I'll add more to this as I have time. 

 

 

Monday
Sep282009

Stardock's ObjectDock - it's like MacOS, only better!

Apple builds beautiful hardware and breathtakingly simple, elegant and easy to use software.  That's a given.  Apple is still far from a good first choice for most users for several reasons that I'll not detail here.

That said, Stardock, a company that makes a wide and somewhat strange variety of software, has made a tool called ObjectDock that brings a small, elegant piece of MacOS to the Windows desktop.   ObjectDock is free (unless you want to buy the Pro version; something I have not yet done) simple to set up, and quite useful!  Configured correctly it's more intuitive, more productive, and just as pretty as the dock in MacOS.  The free version has a left section for folder-y type things, and second from left section for applications, a second from right section for utility type things, and a right-most section for running programs.  After a little tinkering to tone down the big zooming of icons (I chose size 40 for regular and size 55 for zoomed, it's a VERY nice replacement for the Quicklaunch toolbar, which I've turned off on my laptop, and desktop icons, which I'm slowly putting away.

There are other tools, rocketdock, most notable among them, but I find ObjectDock to be better, and they're both free!

Fun, productive and free.  What could be better?

Monday
Sep282009

Off-site backup - it's not just a good idea, it's the law (now)!

Well, I must say this is an example of "do as I say, not as I do", and I'm going to pay a price for that.  Not a huge price, but a price nonetheless. 

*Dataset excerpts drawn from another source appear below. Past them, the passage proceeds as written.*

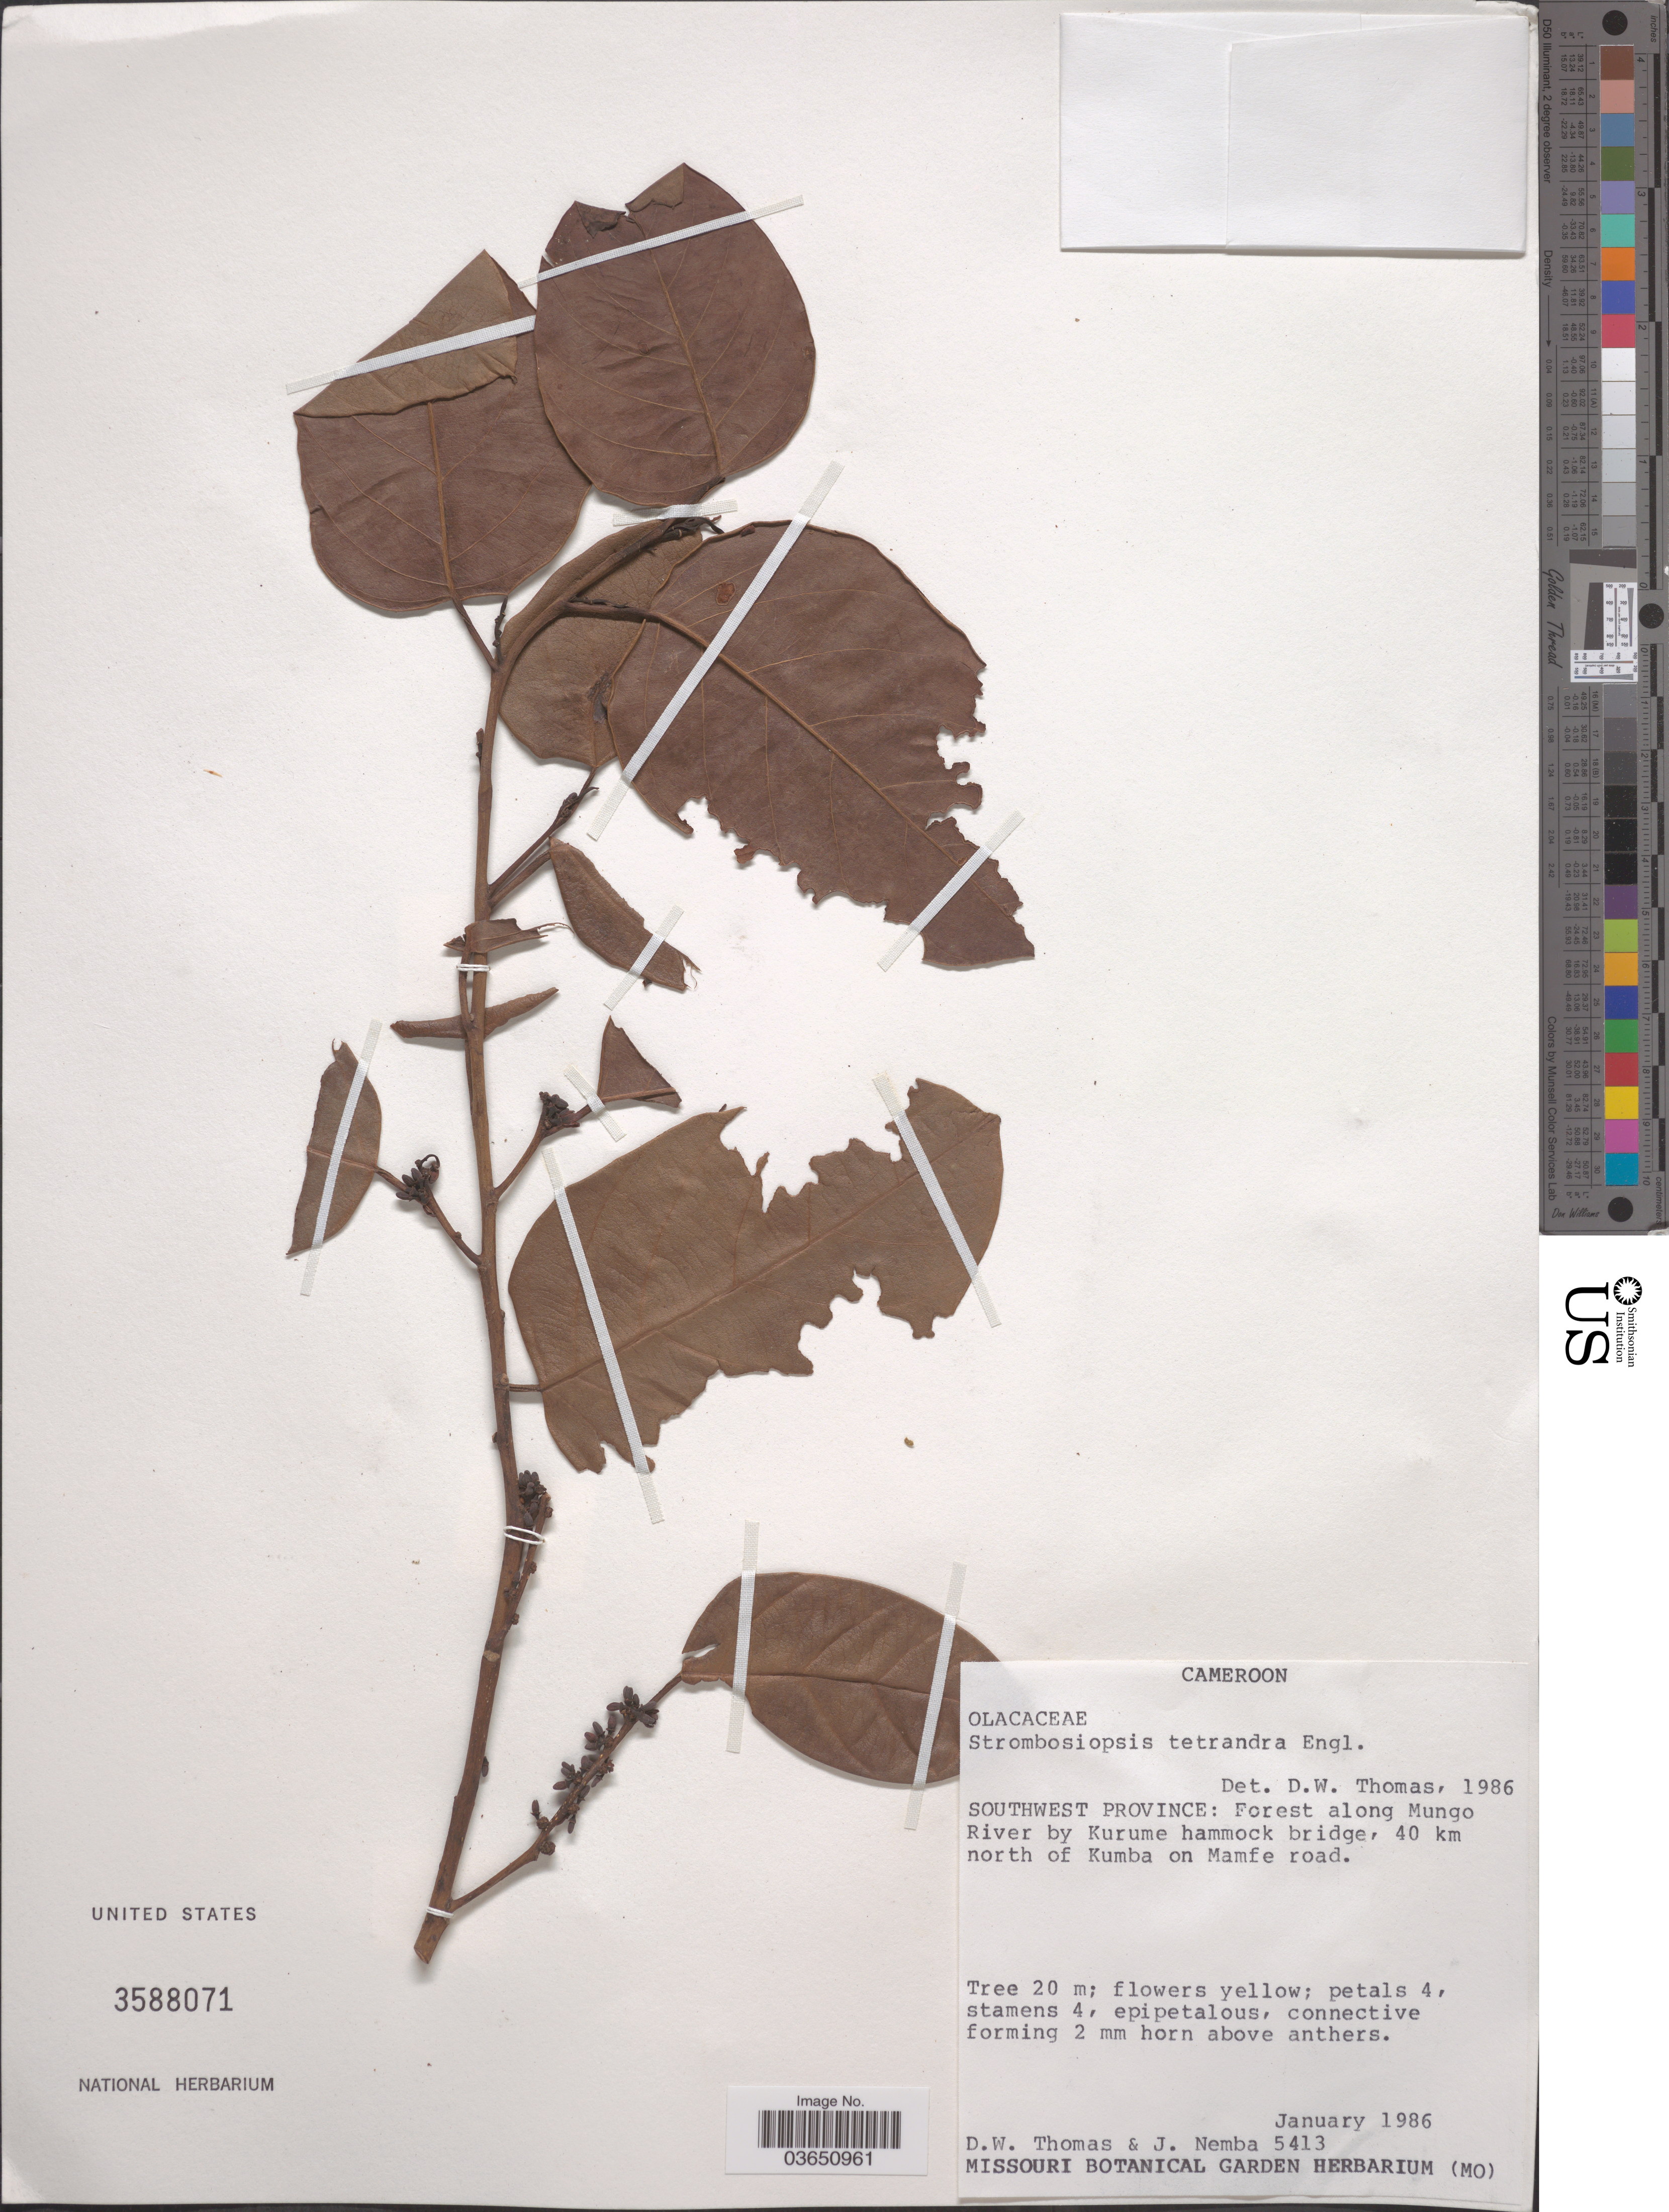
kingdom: Plantae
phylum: Tracheophyta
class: Magnoliopsida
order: Santalales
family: Strombosiaceae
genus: Strombosiopsis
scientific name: Strombosiopsis tetrandra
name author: Engl.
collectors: D. W. Thomas & J. Nemba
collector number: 5413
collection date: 1986-01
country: Cameroon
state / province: Sud-Ouest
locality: Forest along Mungo River by Kurume hammock bridge, 40 km north of Kumba on Mamfe road.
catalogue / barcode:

Like the doctor who smokes, or the shoemaker with holes in his shoes (and yes, I know nobody under the age of 30 knows what a shoemaker is; just go with it), I was not following my own advice, fully.  My laptop, and those of my kids, do back up regularly to the Rackspace Cloudfile infrastructure using Jungle Disk.  That's good! 

However, the machine which serves as the hub of my house, the place my music and pictures (60gb of music and 23gb of pictures dating back to my first digital camera from Christmas, 2000), was still just backing up to an external hard drive.

Then,

The machine (a very cool Hush Technologies - www.hushtechnologies.net - silent computer) had a little problem:  its power supply failed one day. "No problem, says I!  I have a backup!"

(N.B. A power supply for a Hush Technologies machine costs 290 euros.  Yes, that's $424, and yes, one can buy a whole computer for that much.  Whole computers for that much are not completely silent, however, and whole computers for that much are not carved from a block of solid aluminum.  But I digress.)

Then,

Upon trying to copy the contents of the backup drive to another of my computers, I found that it, too, had failed.   

"Yikes!"  Says I!

Now, sure, I can take (and have taken) the hard drive out of my beloved Hush Technologies machine, hooked it up using one of my Highly Trained I/T Professional Devices to another of my machines, and can copy (and am copying as I type this) the pictures, music and other things from that disk onto one of my other computers.  This will take about an hour, and does demonstrate why local backup is still a good idea.  To restore these files from an online source would take DAYS

HOWEVER,

Due to space limitations, I'd put a few things on that backup drive (the one that no longer functions correctly).  Yes, this is something I tell my clients to never, never do.  My file recovery tools MAY be able to recover those things.  If not, they're gone.  ForeverForever is longer than DAYS

You see where this is going.

The next thing I'm going to do, once the files finish copying from the disembodied hard drive of my Hush machine, is set up online, encrypted, off-site backup of those files.  The 100gb or so of stuff will cost me $15/month.  I may decide to just back up the pictures remotely (since I could get the music back).  That would only cost me $3.45/month. 

Just like I do with my three other computers.  Just like I tell my clients to do.  I'm also going to set it to back up to one of my $60, 640gb external hard drives, since an hour is shorter than DAYS, should I ever need to restore them.

I will do as I say, not as I did.

And if, on reading this post, you have an uneasy feeling in the pit of your stomach, you should, too!